5.5 years ago by
Rochester, NY USA
If you have a masters degree in bioinformatics with unix, perl and core Java skills, you can do this. How to get the core concepts? Like with anything else, read, go to talks, ask questions. There are many good sources of information here (search is your friend) and elsewhere online. I would recommend spending at least some time with someone who has worked with these data types, be it RNASeq or DNA, for real projects. There is still enough art and craft in this corner of science that learning some of the ropes from a mentor will save you down the road. Also, I can't emphasize enough working on projects with sound experimental design, and where NGS is applied appropriately. I see projects that never really go anywhere basically for these reasons, the experimental hypotheses were under-formulated or really a stretch, the experiment was underpowered, or the sequencing approach used was not going to give you an answer (single end reads, when paired end should have been done).

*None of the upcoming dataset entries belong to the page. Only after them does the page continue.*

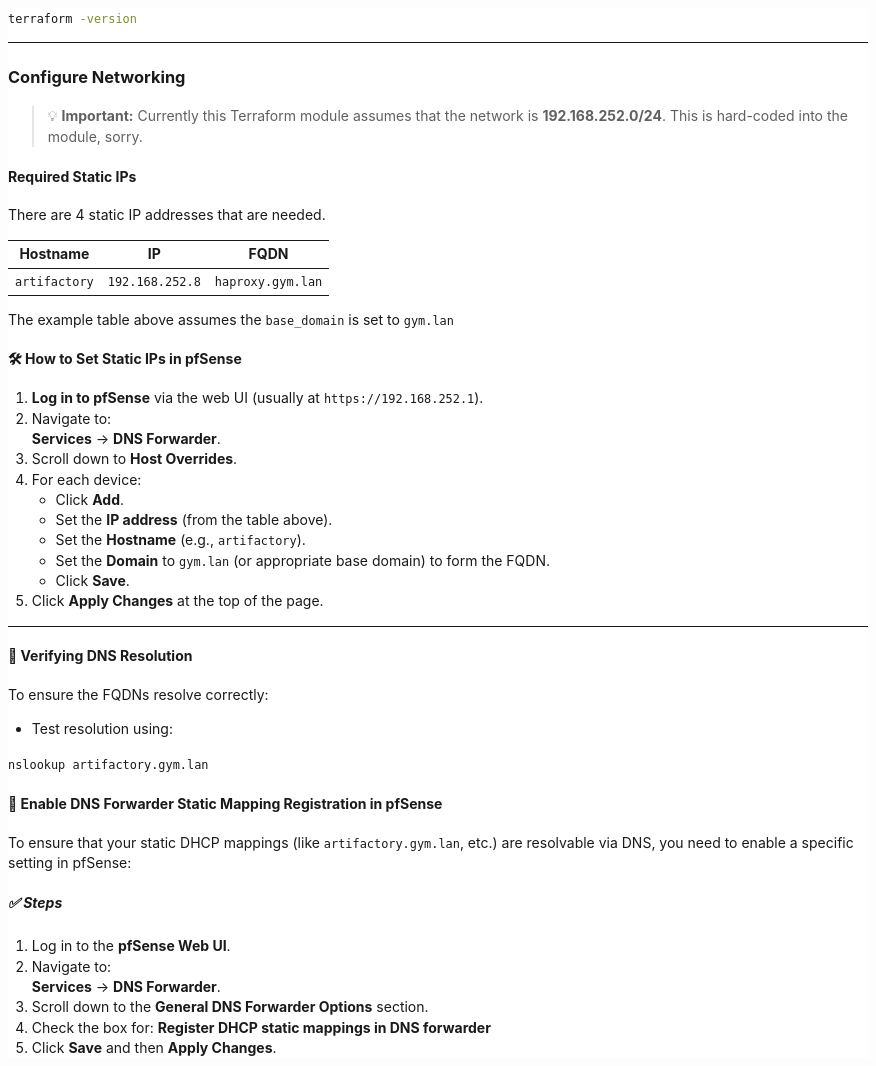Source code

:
 ```bash
terraform -version
```
---

### Configure Networking

> 💡 **Important:** Currently this Terraform module assumes that the network is **192.168.252.0/24**.
> This is hard-coded into the module, sorry.

#### Required Static IPs

There are 4 static IP addresses that are needed.

| Hostname       | IP               | FQDN                  |
|----------------|------------------|-----------------------|
| `artifactory`  | `192.168.252.8`  | `haproxy.gym.lan`     |

The example table above assumes the `base_domain` is set to `gym.lan`

#### 🛠️ How to Set Static IPs in pfSense

1. **Log in to pfSense** via the web UI (usually at `https://192.168.252.1`).
2. Navigate to:  
   **Services** → **DNS Forwarder**.
3. Scroll down to **Host Overrides**.
4. For each device:
   - Click **Add**.
   - Set the **IP address** (from the table above).
   - Set the **Hostname** (e.g., `artifactory`).
   - Set the **Domain** to `gym.lan` (or appropriate base domain) to form the FQDN.
   - Click **Save**.
5. Click **Apply Changes** at the top of the page.

---

#### 🔁 Verifying DNS Resolution

To ensure the FQDNs resolve correctly:

- Test resolution using:

```bash
nslookup artifactory.gym.lan
```

#### 🧭 Enable DNS Forwarder Static Mapping Registration in pfSense

To ensure that your static DHCP mappings (like `artifactory.gym.lan`, etc.) are resolvable via DNS, you need to enable a specific setting in pfSense:

##### ✅ Steps

1. Log in to the **pfSense Web UI**.
2. Navigate to:  
   **Services** → **DNS Forwarder**.
3. Scroll down to the **General DNS Forwarder Options** section.
4. Check the box for: **Register DHCP static mappings in DNS forwarder**
5. Click **Save** and then **Apply Changes**.
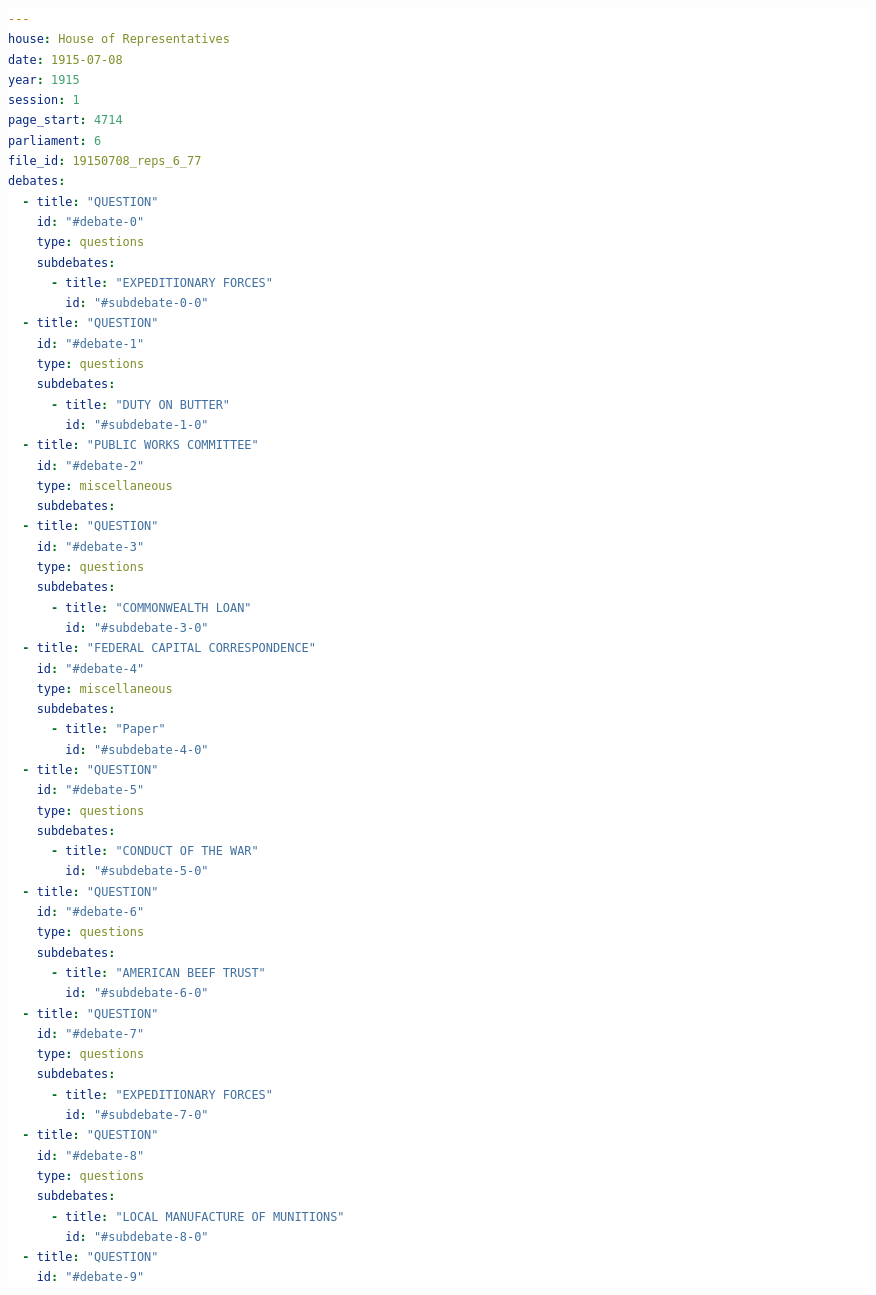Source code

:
 ```yaml
---
house: House of Representatives
date: 1915-07-08
year: 1915
session: 1
page_start: 4714
parliament: 6
file_id: 19150708_reps_6_77
debates:
  - title: "QUESTION"
    id: "#debate-0"
    type: questions
    subdebates:
      - title: "EXPEDITIONARY FORCES"
        id: "#subdebate-0-0"
  - title: "QUESTION"
    id: "#debate-1"
    type: questions
    subdebates:
      - title: "DUTY ON BUTTER"
        id: "#subdebate-1-0"
  - title: "PUBLIC WORKS COMMITTEE"
    id: "#debate-2"
    type: miscellaneous
    subdebates:
  - title: "QUESTION"
    id: "#debate-3"
    type: questions
    subdebates:
      - title: "COMMONWEALTH LOAN"
        id: "#subdebate-3-0"
  - title: "FEDERAL CAPITAL CORRESPONDENCE"
    id: "#debate-4"
    type: miscellaneous
    subdebates:
      - title: "Paper"
        id: "#subdebate-4-0"
  - title: "QUESTION"
    id: "#debate-5"
    type: questions
    subdebates:
      - title: "CONDUCT OF THE WAR"
        id: "#subdebate-5-0"
  - title: "QUESTION"
    id: "#debate-6"
    type: questions
    subdebates:
      - title: "AMERICAN BEEF TRUST"
        id: "#subdebate-6-0"
  - title: "QUESTION"
    id: "#debate-7"
    type: questions
    subdebates:
      - title: "EXPEDITIONARY FORCES"
        id: "#subdebate-7-0"
  - title: "QUESTION"
    id: "#debate-8"
    type: questions
    subdebates:
      - title: "LOCAL MANUFACTURE OF MUNITIONS"
        id: "#subdebate-8-0"
  - title: "QUESTION"
    id: "#debate-9"
```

Some of these things will be out of your control, some will be up to luck. But they can all cause problems for your analysis, and lead to the impression that the analysis of these types of data is "hard". On the other hand, there are times when the experimental design is sharp, the capture and sequencing go without a hitch, analysis hits no bumps in the road -- and as JC says above, it's as straight forward as it can get. Also, I think it's important to get hands-on experience working at every stage of the analysis pipeline, from initial qc, cleanup, trimming etc, all the way down to dealing with the called variants and annotation. Enjoy!